Citing his popular "vision" for America, Obama said in a recent interview that he could have "mobilized a majority of American people" to win a third term if the U.S. Constitution allowed.
Some political analysts saw that comment as a swipe at Hillary Clinton, since post-election analysis has faulted her arrogant, champagne-popping campaign for ignoring advice and warnings from grassroots Democrats.
But Dunn says Americans also ran from Obama's eight years in office and voted for change in Washington, D.C.
In a fictional race with Obama on the ballot, predicts Dunn, rural white voters who voted for him in 2008 and 2012 would have voted for Trump in November.
In fact, one-third of the 700 counties that twice voted for Obama voted for Trump over Clinton, politicalinsider.com reported after Election Day.
The Trump campaign declared in July that it intended to compete for the vital Electoral College votes in the Rust Belt states, Kellyanne Conway, Trump's senior advisor, stated at the time.
"I think Hillary Clinton’s comment in West Virginia, that she will, quote 'put the coal industry out of business,' reverberates westward from West Virginia," Conway said, "right through the Midwest, right through the Rust Belt states like Ohio, Pennsylvania, Indiana, Michigan, possibly Iowa and Wisconsin."

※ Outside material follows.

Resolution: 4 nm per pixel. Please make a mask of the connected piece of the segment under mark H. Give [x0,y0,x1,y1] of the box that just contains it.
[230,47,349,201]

But the underdog, underfunded Republican nominee was predicted to lose - and lose badly - to Clinton.
Much like Obama's visions of Election Day grandeur, news website Politico was predicting in October that Trump's only shot was winning Ohio, "and even that is no longer the comfortable bet for Trump it appeared as recently as a month ago," the story stated.
"Trump confronts Rust Belt rejection," the pre-Election Day headline warned.
In the state of Wisconsin, Obama defeated Mitt Romney in 2012, pulling in 1.6 million votes to 1.4 million for Romney. Four years later, 1.4 million voters – the same number who chose loser Romney - chose Trump over Clinton, who garnered 1.38 million voters and lost by approximately 22,000 votes.
Clinton never visited Wisconsin during her campaign.
But could Obama have kept Wisconsin - and other Rust Belt states - for a third time?
A post-election analysis by liberal news outlet NPR showed that Trump won 22 counties there that voted for Obama. Those counties, NPR reported, "have some of the highest unemployment rates in the state."
The analysis also found that 12 counties in Michigan flipped to Trump and 31 of 99 Iowa counties went for the GOP nominee. Trump won Iowa's "bellwether" county of Cedar by 18 points after Obama carried it by four points in 2012, NPR found.